Um quarto dos portugueses tem a doença
Estima-se que entre 25% e 30% da população portuguesa tenha fígado gordo não alcoólico. Em todo o mundo, os valores de incidência desta doença silenciosa variam entre os 5% e os 40% – tornando-a um dos maiores desafios de saúde pública actuais.
A doença do fígado gordo não alcoólico caracteriza-se pelo excesso de gordura no fígado em pessoas que não bebem álcool ou que o fazem em pequenas quantidades, podendo levar ao aparecimento de problemas como a cirrose hepática ou o cancro no fígado. A equipa liderada por Scott Friedmann acrescenta mesmo que esta é a “causa de cancro que mais cresce em todo o mundo”.
Muitas vezes esta doença resulta do consumo elevado de açúcares e gorduras, conjuntamente com um estilo de vida sedentário, estando muito associada à obesidade.
Ainda assim, é importante notar que esta doença também afecta pessoas mais magras (com um índice de massa corporal inferior a 25), tendo inclusive piores prognósticos nesta população.
Há ainda uma outra preocupação comummente referida: as crianças. Paulo Oliveira, investigador do Centro de Neurociências e Biologia Celular da Universidade de Coimbra e coordenador de um projecto europeu dedicado à doença do fígado gordo não alcoólico, destacava ao PÚBLICO, em 2019, o aumento das crianças até aos 12 anos diagnosticadas com a doença: “O facto de cada vez mais crianças terem fígado gordo não alcoólico sugere que estamos na presença de uma bomba-relógio para a saúde pública.”
Voltar a testar a molécula
A investigação científica nesta área tem dado contributos importantes para a prevenção do fígado gordo e na forma como ela afecta o nosso corpo, mas o conhecimento sobre as fases mais adiantadas da doença continua a ser menor.
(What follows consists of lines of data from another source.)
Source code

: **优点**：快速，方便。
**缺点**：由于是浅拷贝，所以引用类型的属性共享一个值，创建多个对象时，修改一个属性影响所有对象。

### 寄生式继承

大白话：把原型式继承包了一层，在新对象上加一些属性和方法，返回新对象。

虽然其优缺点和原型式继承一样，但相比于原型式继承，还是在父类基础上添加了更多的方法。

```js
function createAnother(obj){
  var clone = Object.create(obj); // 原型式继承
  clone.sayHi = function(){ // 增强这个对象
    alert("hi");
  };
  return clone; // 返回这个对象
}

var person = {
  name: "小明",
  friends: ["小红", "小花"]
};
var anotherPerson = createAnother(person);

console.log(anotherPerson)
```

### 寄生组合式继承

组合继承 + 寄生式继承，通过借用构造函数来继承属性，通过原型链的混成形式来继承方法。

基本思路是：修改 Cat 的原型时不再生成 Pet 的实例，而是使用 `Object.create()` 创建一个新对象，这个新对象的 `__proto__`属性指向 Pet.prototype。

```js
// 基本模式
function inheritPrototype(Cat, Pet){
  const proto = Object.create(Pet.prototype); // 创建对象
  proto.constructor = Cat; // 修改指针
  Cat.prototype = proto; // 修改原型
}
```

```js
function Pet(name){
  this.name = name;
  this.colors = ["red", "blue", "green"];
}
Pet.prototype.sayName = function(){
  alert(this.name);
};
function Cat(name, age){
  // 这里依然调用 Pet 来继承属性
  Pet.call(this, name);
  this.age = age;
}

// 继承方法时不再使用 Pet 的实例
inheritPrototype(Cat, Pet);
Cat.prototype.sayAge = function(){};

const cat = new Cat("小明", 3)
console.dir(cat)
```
Esta nova investigação liderada pela Escola de Medicina Icahn acrescenta novos dados para estas fases mais avançadas da doença, nas quais a presença de fibroses no fígado é mais notória. A descoberta desta rede de proteínas que comunicam entre si reforça também a hipótese de que, nos últimos estágios do fígado gordo, o processo de cicatrização acelera – fruto da comunicação entre estes 68 receptores, ou pelo menos entre parte deles.
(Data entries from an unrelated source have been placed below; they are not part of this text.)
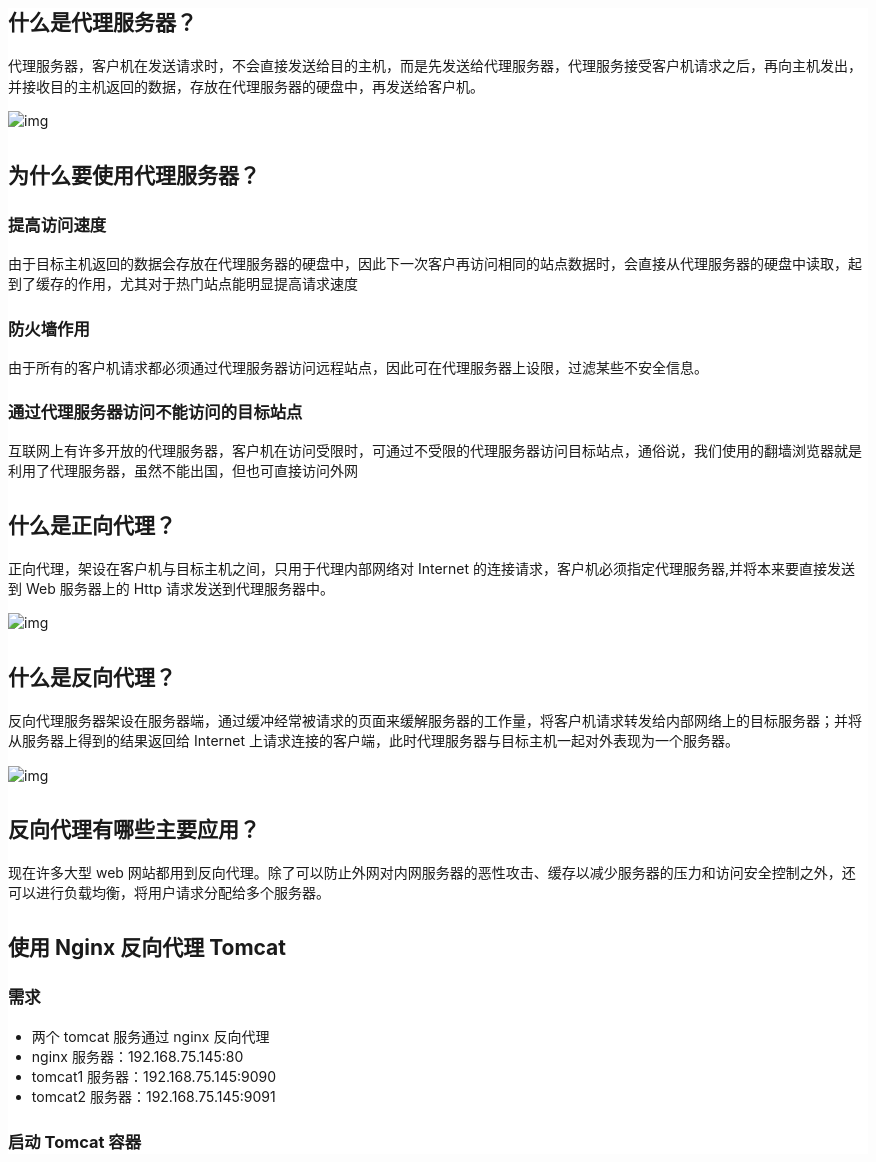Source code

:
 ```text
```

## 什么是代理服务器？

代理服务器，客户机在发送请求时，不会直接发送给目的主机，而是先发送给代理服务器，代理服务接受客户机请求之后，再向主机发出，并接收目的主机返回的数据，存放在代理服务器的硬盘中，再发送给客户机。

![img](/Users/liujiang/Documents/Typora/imgs/006tNc79ly1g348o6lahjj30ab06g74k.jpg)

## 为什么要使用代理服务器？

### 提高访问速度

由于目标主机返回的数据会存放在代理服务器的硬盘中，因此下一次客户再访问相同的站点数据时，会直接从代理服务器的硬盘中读取，起到了缓存的作用，尤其对于热门站点能明显提高请求速度

### 防火墙作用

由于所有的客户机请求都必须通过代理服务器访问远程站点，因此可在代理服务器上设限，过滤某些不安全信息。

### 通过代理服务器访问不能访问的目标站点

互联网上有许多开放的代理服务器，客户机在访问受限时，可通过不受限的代理服务器访问目标站点，通俗说，我们使用的翻墙浏览器就是利用了代理服务器，虽然不能出国，但也可直接访问外网

## 什么是正向代理？

正向代理，架设在客户机与目标主机之间，只用于代理内部网络对 Internet 的连接请求，客户机必须指定代理服务器,并将本来要直接发送到 Web 服务器上的 Http 请求发送到代理服务器中。

![img](/Users/liujiang/Documents/Typora/imgs/006tNc79ly1g348p5wjpmj30fe057t8u.jpg)

## 什么是反向代理？

反向代理服务器架设在服务器端，通过缓冲经常被请求的页面来缓解服务器的工作量，将客户机请求转发给内部网络上的目标服务器；并将从服务器上得到的结果返回给 Internet 上请求连接的客户端，此时代理服务器与目标主机一起对外表现为一个服务器。

![img](/Users/liujiang/Documents/Typora/imgs/006tNc79ly1g348piu69oj30jz07g74i.jpg)

## 反向代理有哪些主要应用？

现在许多大型 web 网站都用到反向代理。除了可以防止外网对内网服务器的恶性攻击、缓存以减少服务器的压力和访问安全控制之外，还可以进行负载均衡，将用户请求分配给多个服务器。

## 使用 Nginx 反向代理 Tomcat

### 需求

- 两个 tomcat 服务通过 nginx 反向代理
- nginx 服务器：192.168.75.145:80
- tomcat1 服务器：192.168.75.145:9090
- tomcat2 服务器：192.168.75.145:9091

### 启动 Tomcat 容器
Apesar das dúvidas que persistem sobre o funcionamento deste mecanismo, que continuará a ser esmiuçado, os investigadores já começaram a trabalhar com especialistas em química da mesma universidade para optimizar os inibidores do receptor NTRK3 – o tal que funcionou em ratos – e realizar mais testes em modelos animais com fígado gordo não alcoólico, antes de poderem avançar para os ensaios em humanos (que ainda demorarão vários anos).